Average error in fault location when algorithm is used with hyperbolic tangent–hyperbolic tangent–linear activation functions.

Table 5 Fault location for phase A winding-to-ground faults on high-voltage winding with various inception angles.
Table 6 Fault location for phase A winding-to-ground faults on low-voltage winding with various inception angles.
Table 7 Fault location for phase A winding-to-ground faults at various locations on high-voltage winding.
Table 8 Fault location results for phase A to ground faults at various locations on low-voltage winding.

Tables 5 and 6 show the predicted fault location and its error for winding-to-ground faults in phase A on the high- and low-voltage windings, respectively. The actual fault location was fixed at 10% of the length of the winding, and the inception angle of the fault signal was varied. The algorithm predicted the fault location on the high-voltage winding with an error of less than 3% for all inception angles. The prediction for the low-voltage winding was less accurate than that for the high-voltage winding. However, the overall error was below 5%. Thus, the inception angle does not significantly affect the performance of the proposed fault location algorithm.

Tables 7 and 8 list the predicted fault location and its error for winding-to-ground faults in phase A with a fixed inception angle and various fault locations on the high- and low-voltage windings, respectively. The inception angle was fixed at 240° for the high-voltage winding and 210° for the low-voltage winding. The algorithm predicted the fault location with errors of less than 1% for the high-voltage winding. The prediction was again less accurate for the low-voltage winding than for the high-voltage winding. However, the overall error was below 3%. These results demonstrate that the algorithm can locate faults accurately at every possible location.

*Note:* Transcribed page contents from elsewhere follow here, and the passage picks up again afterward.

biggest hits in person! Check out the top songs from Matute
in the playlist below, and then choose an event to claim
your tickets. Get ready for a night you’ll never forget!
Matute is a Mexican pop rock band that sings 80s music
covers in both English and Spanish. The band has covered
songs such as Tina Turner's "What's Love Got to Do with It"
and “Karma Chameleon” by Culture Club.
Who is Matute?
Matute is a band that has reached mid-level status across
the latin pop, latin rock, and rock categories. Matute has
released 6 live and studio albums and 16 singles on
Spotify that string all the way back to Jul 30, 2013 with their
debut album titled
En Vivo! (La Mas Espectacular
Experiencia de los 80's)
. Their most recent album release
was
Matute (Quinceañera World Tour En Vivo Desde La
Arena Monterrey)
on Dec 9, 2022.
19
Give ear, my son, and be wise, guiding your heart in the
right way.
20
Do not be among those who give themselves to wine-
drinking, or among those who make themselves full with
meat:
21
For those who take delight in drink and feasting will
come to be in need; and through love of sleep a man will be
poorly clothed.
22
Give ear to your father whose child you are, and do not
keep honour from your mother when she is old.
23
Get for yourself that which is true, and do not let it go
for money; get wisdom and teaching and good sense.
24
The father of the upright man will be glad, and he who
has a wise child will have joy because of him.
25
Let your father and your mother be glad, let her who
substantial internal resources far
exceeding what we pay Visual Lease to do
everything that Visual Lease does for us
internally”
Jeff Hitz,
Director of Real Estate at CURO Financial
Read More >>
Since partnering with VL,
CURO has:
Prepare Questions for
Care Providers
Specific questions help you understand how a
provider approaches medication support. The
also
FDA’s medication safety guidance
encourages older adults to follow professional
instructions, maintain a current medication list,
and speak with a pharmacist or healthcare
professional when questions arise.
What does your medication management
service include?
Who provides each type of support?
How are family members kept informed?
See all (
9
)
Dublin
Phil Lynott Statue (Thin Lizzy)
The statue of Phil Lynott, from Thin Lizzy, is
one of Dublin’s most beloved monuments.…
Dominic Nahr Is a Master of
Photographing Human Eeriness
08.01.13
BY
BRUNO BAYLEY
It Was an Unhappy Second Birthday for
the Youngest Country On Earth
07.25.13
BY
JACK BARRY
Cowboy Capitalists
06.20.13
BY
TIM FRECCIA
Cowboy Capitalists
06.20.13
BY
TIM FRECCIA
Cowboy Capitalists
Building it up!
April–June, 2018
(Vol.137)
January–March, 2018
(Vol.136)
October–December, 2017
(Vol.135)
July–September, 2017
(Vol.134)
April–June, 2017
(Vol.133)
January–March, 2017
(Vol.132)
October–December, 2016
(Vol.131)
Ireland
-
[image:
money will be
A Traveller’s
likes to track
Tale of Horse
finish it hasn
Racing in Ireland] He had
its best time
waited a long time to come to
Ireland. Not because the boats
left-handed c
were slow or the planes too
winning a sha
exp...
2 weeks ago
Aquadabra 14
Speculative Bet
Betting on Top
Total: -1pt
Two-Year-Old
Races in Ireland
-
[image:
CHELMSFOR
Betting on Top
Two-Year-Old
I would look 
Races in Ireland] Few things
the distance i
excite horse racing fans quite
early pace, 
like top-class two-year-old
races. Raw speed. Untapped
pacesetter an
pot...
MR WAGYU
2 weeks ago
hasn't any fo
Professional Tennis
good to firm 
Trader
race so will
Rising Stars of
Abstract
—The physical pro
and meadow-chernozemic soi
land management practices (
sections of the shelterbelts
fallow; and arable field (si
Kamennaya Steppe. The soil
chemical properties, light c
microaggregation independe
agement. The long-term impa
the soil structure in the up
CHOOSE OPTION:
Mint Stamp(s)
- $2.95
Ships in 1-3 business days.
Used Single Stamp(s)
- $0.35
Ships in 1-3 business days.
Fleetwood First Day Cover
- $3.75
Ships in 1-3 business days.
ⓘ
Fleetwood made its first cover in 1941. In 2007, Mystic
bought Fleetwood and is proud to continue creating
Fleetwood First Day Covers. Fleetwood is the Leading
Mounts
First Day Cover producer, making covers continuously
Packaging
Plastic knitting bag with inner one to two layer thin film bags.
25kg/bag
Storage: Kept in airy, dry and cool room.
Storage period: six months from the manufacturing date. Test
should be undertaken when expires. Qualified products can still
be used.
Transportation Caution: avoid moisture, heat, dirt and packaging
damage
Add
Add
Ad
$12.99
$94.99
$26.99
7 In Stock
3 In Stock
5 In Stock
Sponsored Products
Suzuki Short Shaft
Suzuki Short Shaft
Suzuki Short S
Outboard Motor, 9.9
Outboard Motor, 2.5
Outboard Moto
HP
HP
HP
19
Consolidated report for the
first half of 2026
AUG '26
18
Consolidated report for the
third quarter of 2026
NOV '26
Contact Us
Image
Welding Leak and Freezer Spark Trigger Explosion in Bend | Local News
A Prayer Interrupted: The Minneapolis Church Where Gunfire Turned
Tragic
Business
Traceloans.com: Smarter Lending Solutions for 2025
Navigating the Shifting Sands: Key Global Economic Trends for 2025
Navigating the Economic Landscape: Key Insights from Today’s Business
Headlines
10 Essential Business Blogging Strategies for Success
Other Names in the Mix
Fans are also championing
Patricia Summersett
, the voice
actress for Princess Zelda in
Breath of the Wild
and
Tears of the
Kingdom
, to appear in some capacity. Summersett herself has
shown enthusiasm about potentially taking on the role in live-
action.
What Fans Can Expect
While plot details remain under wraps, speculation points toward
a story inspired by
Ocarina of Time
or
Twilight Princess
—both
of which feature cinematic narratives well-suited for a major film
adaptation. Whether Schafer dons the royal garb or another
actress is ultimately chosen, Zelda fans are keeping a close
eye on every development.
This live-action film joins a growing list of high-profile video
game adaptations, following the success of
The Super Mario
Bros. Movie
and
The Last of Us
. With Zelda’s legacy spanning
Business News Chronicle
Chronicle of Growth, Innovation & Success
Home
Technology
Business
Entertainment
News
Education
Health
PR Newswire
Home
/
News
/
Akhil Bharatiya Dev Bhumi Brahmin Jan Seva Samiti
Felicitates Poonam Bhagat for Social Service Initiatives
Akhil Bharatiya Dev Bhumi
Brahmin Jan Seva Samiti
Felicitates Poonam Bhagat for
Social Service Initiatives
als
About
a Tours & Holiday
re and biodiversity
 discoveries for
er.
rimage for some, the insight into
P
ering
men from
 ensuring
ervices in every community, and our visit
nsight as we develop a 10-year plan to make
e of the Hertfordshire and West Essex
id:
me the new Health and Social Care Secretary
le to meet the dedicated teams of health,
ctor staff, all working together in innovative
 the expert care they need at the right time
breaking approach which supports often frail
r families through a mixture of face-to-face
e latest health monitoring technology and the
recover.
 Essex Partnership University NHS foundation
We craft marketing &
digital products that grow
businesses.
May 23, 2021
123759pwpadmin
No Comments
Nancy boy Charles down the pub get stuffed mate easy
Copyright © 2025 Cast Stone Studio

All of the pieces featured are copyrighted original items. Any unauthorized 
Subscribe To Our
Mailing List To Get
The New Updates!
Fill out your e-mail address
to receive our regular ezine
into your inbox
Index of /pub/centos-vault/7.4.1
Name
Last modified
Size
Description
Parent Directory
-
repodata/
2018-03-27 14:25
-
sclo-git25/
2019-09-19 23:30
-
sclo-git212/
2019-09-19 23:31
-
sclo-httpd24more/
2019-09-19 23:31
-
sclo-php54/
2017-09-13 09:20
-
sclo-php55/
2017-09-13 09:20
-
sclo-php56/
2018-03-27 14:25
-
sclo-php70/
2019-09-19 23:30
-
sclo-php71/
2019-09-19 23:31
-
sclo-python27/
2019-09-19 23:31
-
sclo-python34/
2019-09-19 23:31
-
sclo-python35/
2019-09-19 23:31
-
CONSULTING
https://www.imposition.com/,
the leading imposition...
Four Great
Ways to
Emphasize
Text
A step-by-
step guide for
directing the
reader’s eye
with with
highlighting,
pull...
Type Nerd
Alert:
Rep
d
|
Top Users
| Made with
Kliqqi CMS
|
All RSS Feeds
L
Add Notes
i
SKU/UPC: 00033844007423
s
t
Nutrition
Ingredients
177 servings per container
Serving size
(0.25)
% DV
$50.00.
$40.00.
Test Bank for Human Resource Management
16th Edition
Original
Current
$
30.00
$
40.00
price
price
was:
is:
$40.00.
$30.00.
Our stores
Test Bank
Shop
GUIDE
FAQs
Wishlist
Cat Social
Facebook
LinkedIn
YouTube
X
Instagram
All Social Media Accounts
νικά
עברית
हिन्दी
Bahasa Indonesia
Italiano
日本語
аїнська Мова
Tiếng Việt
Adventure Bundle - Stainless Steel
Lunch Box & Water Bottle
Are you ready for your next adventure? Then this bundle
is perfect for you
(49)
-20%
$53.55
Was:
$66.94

The application of the proposed fault location method to different winding-to-ground faults in a power transformer revealed that the algorithm can detect faults accurately with errors of less than 0.5%. The fault location, inception angle, and winding voltage do not affect the performance of the algorithm. This study demonstrated that the proposed algorithm can be implemented in power transformer protection systems to provide operation and maintenance crews at electrical utilities with accurate information to respond to faults in power transformers quickly and correctly.

Conclusions

Power transformers are an essential component in power systems and can be vulnerable to faults, especially internal fault. Thus, a protection system is needed to accurately identify and isolate faults to minimise equipment damage. In addition, the ability to locate faults helps maintenance and operation crews to correctly respond to faults and ensure network reliability. The proposed algorithm uses a combination of the DWT and BPNN to locate winding-to-ground faults in a three-phase power transformer. The scale-1 maximum coefficients of the three-phase post-fault differential current signals and zero-sequence current were used as input to train the BPNN. Case studies of faults under different conditions were used to evaluate the performance of the proposed algorithm. The results demonstrated that the algorithm can detect and locate winding-to-ground faults using the activation function combination hyperbolic tangent–hyperbolic tangent–linear in various layers of the BPNN. The overall accuracy of the proposed algorithm exceeds 95%, and in some cases the accuracy reaches 99.5%. In addition, the fault location performance was not affected by various system parameters. This technique should be useful in identifying and repairing winding-to-ground faults in power transformers. In future work, the algorithm will be improved so that the locations of interturn faults along the windings of the transformer can be identified.